Ola Salama, a Gazan friend of Hekmat, also found herself facing the same impenetrable barrier. After living and working in Ramallah for nine years, she made a trip to visit her family. On crossing the border she was told by the Israeli authorities she could not return to the West Bank. Ola remained in Gaza for nine years, and has married and had children there. When her job presented her with the opportunity to leave Gaza and return to the West Bank with her family, she took it. While her children have escaped a life marred by war, she had to leave her other relatives behind.

“I couldn’t handle the thought of losing one of my children. After the second war we believed our children were not safe; alongside the blockade, the electricity shortages, the lack of opportunities, they were not safe,” she said. “All of us in Gaza need psychotherapy.”

Israeli policies leading to the separation of families are not confined to the Palestinian Territories. Syrian residents of the Israeli-occupied Golan Heights region are also affected. The 2003 Nationality and Entry into Israel law almost completely prohibits lawful residents of Israel being reunited with spouses from what Israel defines as “enemy states”—which includes Syria. The law essentially prohibits marriage between Israeli citizens and Palestinians, who make up around 20 percent of Israel’s population.
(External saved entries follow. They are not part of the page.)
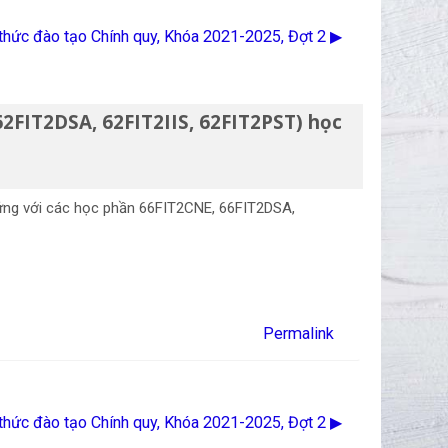
thức đào tạo Chính quy, Khóa 2021-2025, Đợt 2 ▶︎
62FIT2DSA, 62FIT2IIS, 62FIT2PST) học
ứng với các học phần 66FIT2CNE, 66FIT2DSA,
Permalink
thức đào tạo Chính quy, Khóa 2021-2025, Đợt 2 ▶︎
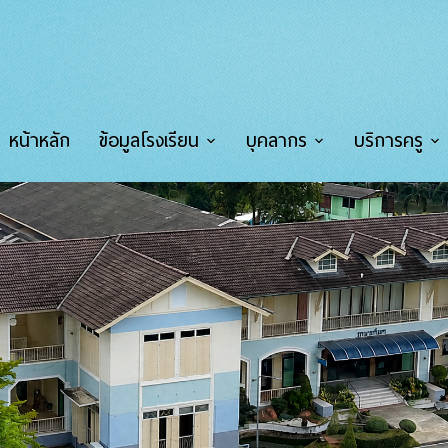
หน้าหลัก
ข้อมูลโรงเรียน
บุคลากร
บริการครู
Israel’s “center of life” policy targets the Palestinians of Jerusalem, who are also affected by the Israeli policies. They require Palestinian permanent residents to consistently prove that they hold continuous residence in East Jerusalem by providing extensive documentary evidence. As West Bank ID holders are prohibited from entering and residing in occupied East Jerusalem without permission from the Israeli government, and family unification applications for West Bank ID holders were unofficially suspended in 2000, Palestinians from Jerusalem may face the prospect of having to live in a separate home to their West Bank ID holder spouse if they want to protect their right to work and live in their city of birth.
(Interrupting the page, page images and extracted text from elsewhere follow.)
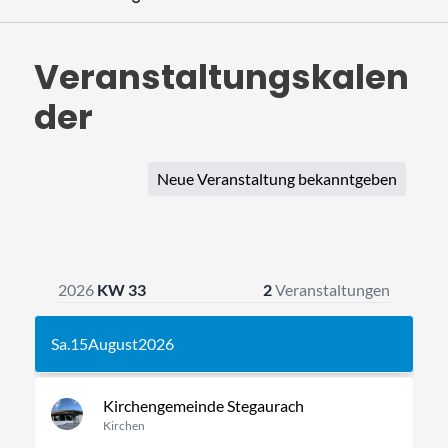
Veranstaltungskalen
der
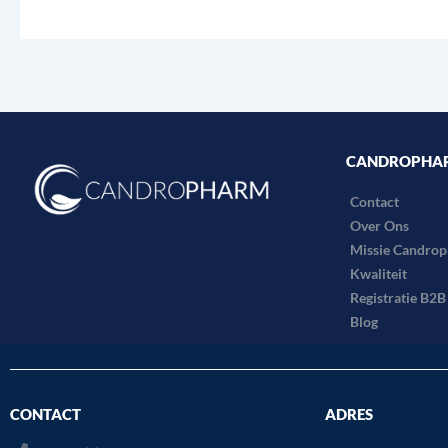
CANDROPHA
Contact
Over Ons
Missie Candro
Kwaliteit
Registratie B2
Blog
CONTACT
ADRES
Asked what her son’s future looks like from Gaza, Hekmat said: “In any community you need the colors, you need the difference, you need successful people, leaders, examples in the community. In Gaza, you wake up in the morning, you go in the taxi and the taxi driver talks about his hopelessness. You reach work and your employer talks about their sadness. You go back to your home, and the problems follow you inside your own home.”

“Young people in Gaza just try not to die,” she said. “Not to die, not to do drugs, not to become crazy.” When asked about the hopes and dreams of Palestinian youth, she said: “To have a dream, oh, you need to be a hero.”